Nickels Kevin, Nguyen Hoa, Frasch Duncan, Davison Timothy
Department of Engineering Science, Trinity University, One Trinity Place, San Antonio, TX 78212-7200, USA.
Department of Mathematics, Trinity University, One Trinity Place, San Antonio, TX 78212-7200, USA.
Biomimetics (Basel). 2019 Oct 12;4(4):69. doi: 10.3390/biomimetics4040069.
Mobile robots that can effectively detect chemical effluents could be useful in a variety of situations, such as disaster relief or drug sniffing. Such a robot might mimic biological systems that exhibit chemotaxis, which is movement towards or away from a chemical stimulant in the environment. Some existing robotic exploration algorithms that mimic chemotaxis suffer from the problems of getting stuck in local maxima and becoming "lost", or unable to find the chemical if there is no initial detection. We introduce the use of the RapidCell algorithm for mobile robots exploring regions with potentially detectable chemical concentrations. The RapidCell algorithm mimics the biology behind the biased random walk of () bacteria more closely than traditional chemotaxis algorithms by simulating the chemical signaling pathways interior to the cell. For comparison, we implemented a classical chemotaxis controller and a controller based on RapidCell, then tested them in a variety of simulated and real environments (using phototaxis as a surrogate for chemotaxis). We also added simple obstacle avoidance behavior to explore how it affects the success of the algorithms. Both simulations and experiments showed that the RapidCell controller more fully explored the entire region of detectable chemical when compared with the classical controller. If there is no detectable chemical present, the RapidCell controller performs random walk in a much wider range, hence increasing the chance of encountering the chemical. We also simulated an environment with triple effluent to show that the RapidCell controller avoided being captured by the first encountered peak, which is a common issue for the classical controller. Our study demonstrates that mimicking the adapting sensory system of chemotaxis can help mobile robots to efficiently explore the environment while retaining their sensitivity to the chemical gradient.

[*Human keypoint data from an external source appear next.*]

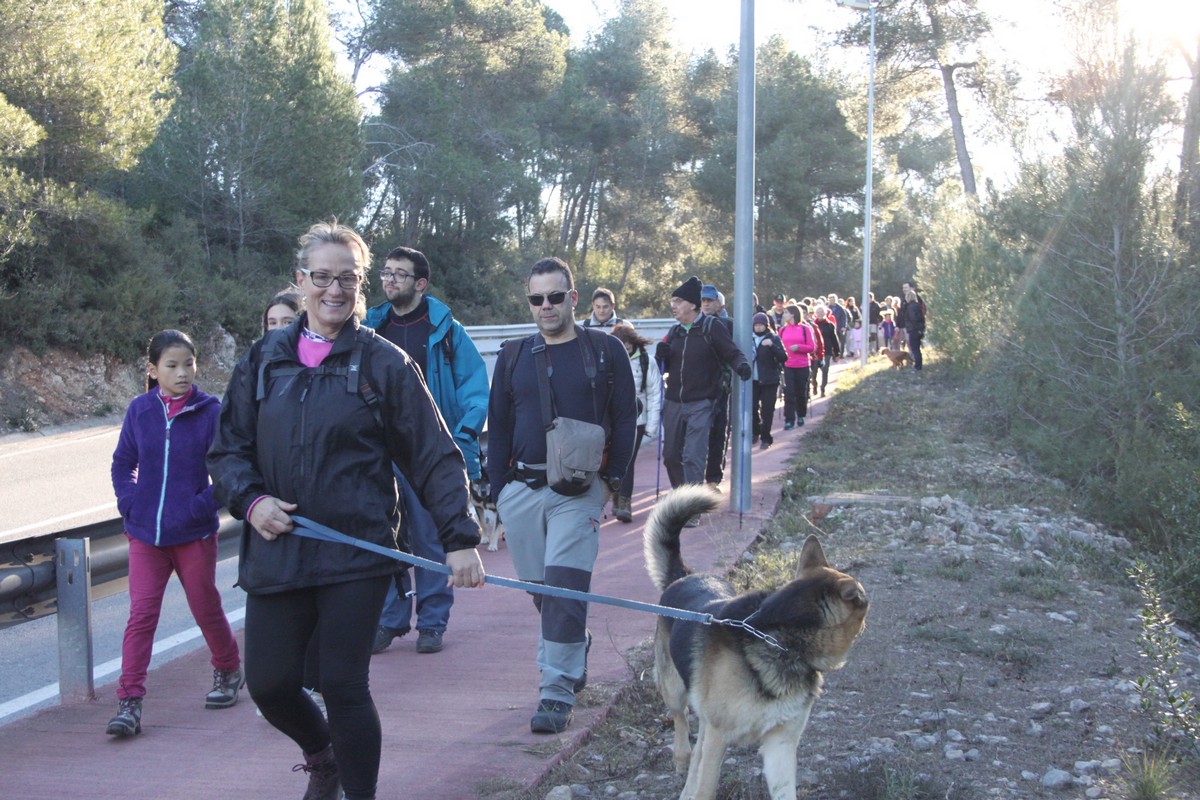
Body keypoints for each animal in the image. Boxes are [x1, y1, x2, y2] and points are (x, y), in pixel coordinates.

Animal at [643, 486, 869, 800]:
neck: (777, 638)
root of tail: (685, 576)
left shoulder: (780, 745)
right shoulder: (718, 738)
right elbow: (707, 785)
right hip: (674, 689)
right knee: (681, 721)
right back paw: (681, 755)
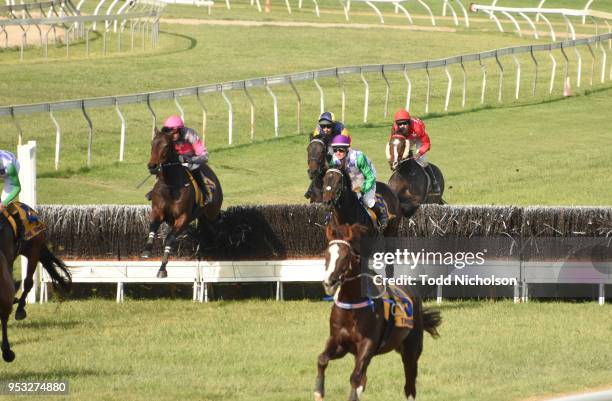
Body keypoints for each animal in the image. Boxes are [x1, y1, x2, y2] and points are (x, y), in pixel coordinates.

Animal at [142, 128, 224, 278]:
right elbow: (152, 228)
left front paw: (162, 268)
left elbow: (169, 239)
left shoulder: (182, 218)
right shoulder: (157, 211)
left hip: (212, 213)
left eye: (166, 146)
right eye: (152, 143)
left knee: (216, 224)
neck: (171, 186)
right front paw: (147, 250)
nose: (152, 166)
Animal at [316, 223, 440, 398]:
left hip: (411, 349)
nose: (329, 282)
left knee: (409, 385)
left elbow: (355, 377)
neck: (352, 307)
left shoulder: (368, 343)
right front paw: (318, 393)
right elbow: (322, 360)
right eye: (326, 254)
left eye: (346, 256)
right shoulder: (339, 342)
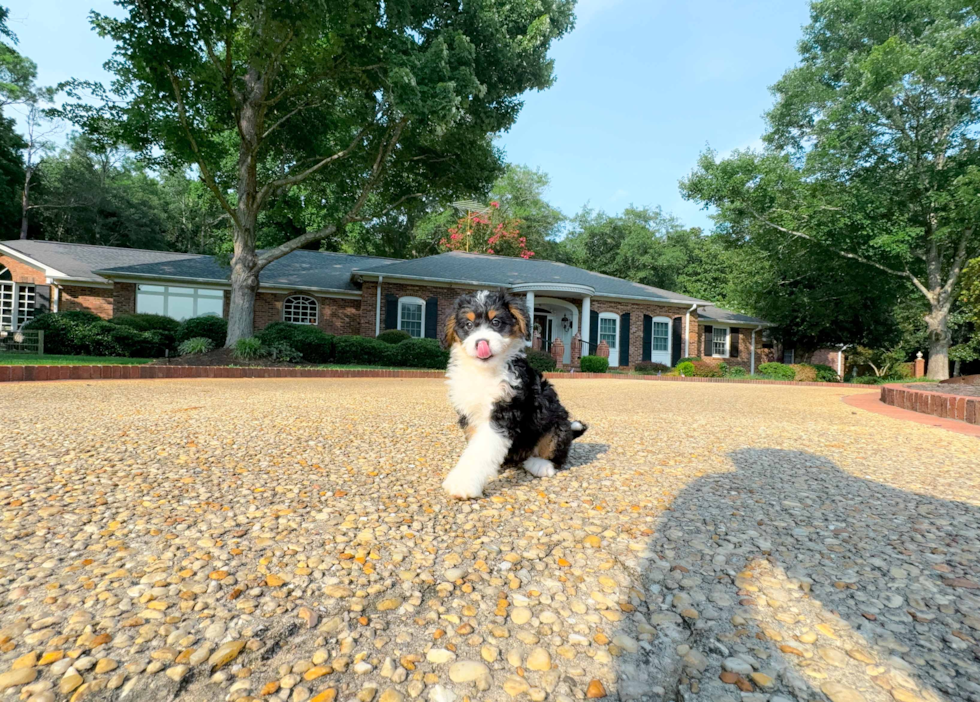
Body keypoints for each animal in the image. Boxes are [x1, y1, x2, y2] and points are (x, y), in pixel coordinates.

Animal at [442, 288, 588, 500]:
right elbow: (476, 447)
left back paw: (539, 465)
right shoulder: (469, 414)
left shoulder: (504, 413)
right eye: (468, 325)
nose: (481, 342)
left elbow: (480, 451)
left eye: (496, 322)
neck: (485, 371)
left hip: (556, 422)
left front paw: (462, 483)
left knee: (557, 454)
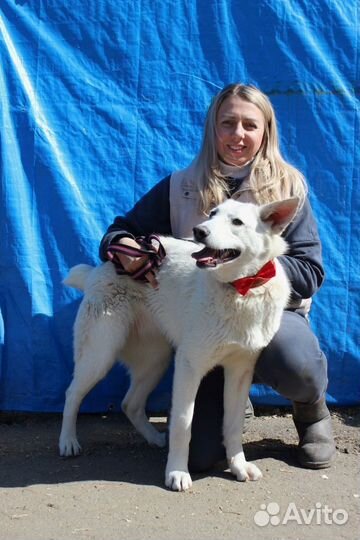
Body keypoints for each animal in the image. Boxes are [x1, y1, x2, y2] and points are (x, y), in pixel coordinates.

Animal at [59, 199, 298, 494]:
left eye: (237, 222)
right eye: (212, 214)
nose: (199, 231)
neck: (240, 290)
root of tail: (98, 269)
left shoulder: (240, 372)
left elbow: (232, 424)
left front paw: (238, 466)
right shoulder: (189, 366)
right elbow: (184, 423)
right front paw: (177, 473)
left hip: (155, 362)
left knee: (129, 404)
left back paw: (153, 438)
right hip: (99, 356)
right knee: (72, 394)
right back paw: (68, 441)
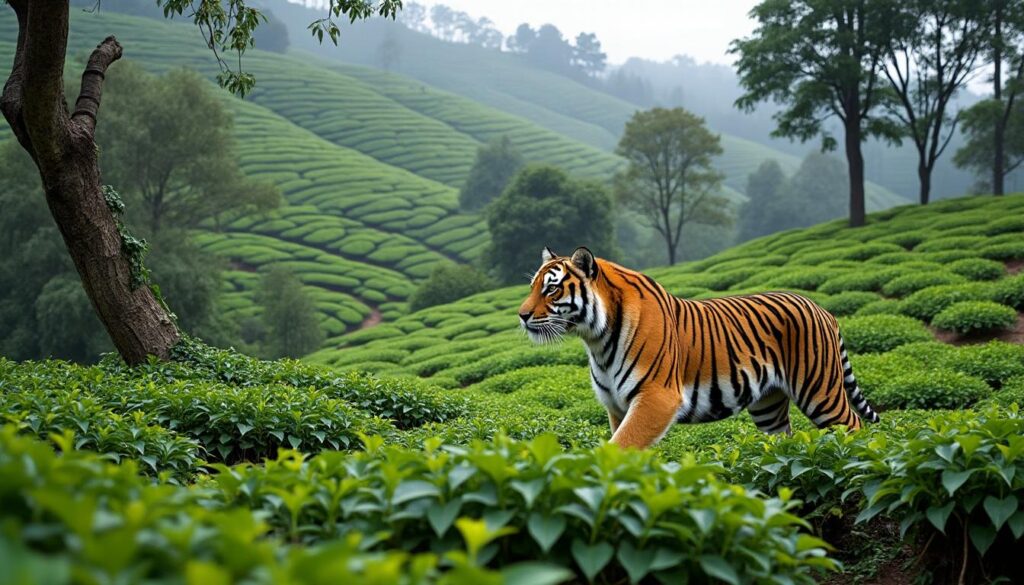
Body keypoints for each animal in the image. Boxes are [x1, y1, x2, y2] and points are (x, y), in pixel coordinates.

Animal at [517, 246, 879, 449]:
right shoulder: (617, 407)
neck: (596, 339)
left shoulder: (656, 398)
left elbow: (620, 445)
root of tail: (823, 309)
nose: (521, 315)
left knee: (854, 427)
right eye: (533, 286)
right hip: (768, 406)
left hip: (820, 392)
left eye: (551, 289)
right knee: (783, 442)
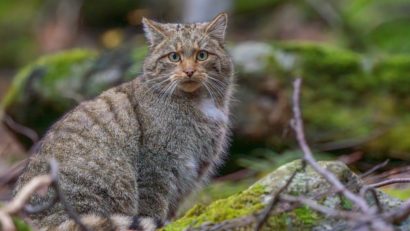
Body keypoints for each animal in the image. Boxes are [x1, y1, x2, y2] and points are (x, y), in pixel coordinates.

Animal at [14, 13, 234, 231]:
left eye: (202, 55)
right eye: (174, 56)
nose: (189, 71)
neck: (197, 103)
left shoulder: (190, 175)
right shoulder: (156, 168)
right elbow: (153, 207)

能够有效检测化学流出物的移动机器人在各种情况下都可能有用,比如救灾或毒品嗅探。这样的机器人可能会模仿表现出趋化性的生物系统,趋化性是指朝着或远离环境中的化学刺激物移动。一些现有的模仿趋化性的机器人探索算法存在陷入局部最大值和“迷失”的问题,也就是说,如果没有初始检测,就无法找到化学物质。我们介绍了将RapidCell算法用于移动机器人探索具有潜在可检测化学浓度的区域。RapidCell算法比传统趋化性算法更紧密地模仿了()细菌有偏随机游走背后的生物学原理,它通过模拟细胞内部的化学信号通路来实现。为了进行比较,我们实现了一个经典趋化性控制器和一个基于RapidCell的控制器,然后在各种模拟和真实环境中对它们进行测试(使用光趋性作为趋化性的替代)。我们还添加了简单的避障行为,以探究其如何影响算法的成功率。模拟和实验均表明,与经典控制器相比,RapidCell控制器能更全面地探索可检测化学物质的整个区域。如果不存在可检测的化学物质,RapidCell控制器会在更广泛的范围内进行随机游走,从而增加遇到化学物质的机会。我们还模拟了一个有三重流出物的环境,以表明RapidCell控制器避免了被首次遇到的峰值捕获,而这是经典控制器常见的问题。我们的研究表明,模仿趋化性的适应性传感系统可以帮助移动机器人有效地探索环境,同时保持对化学梯度的敏感性。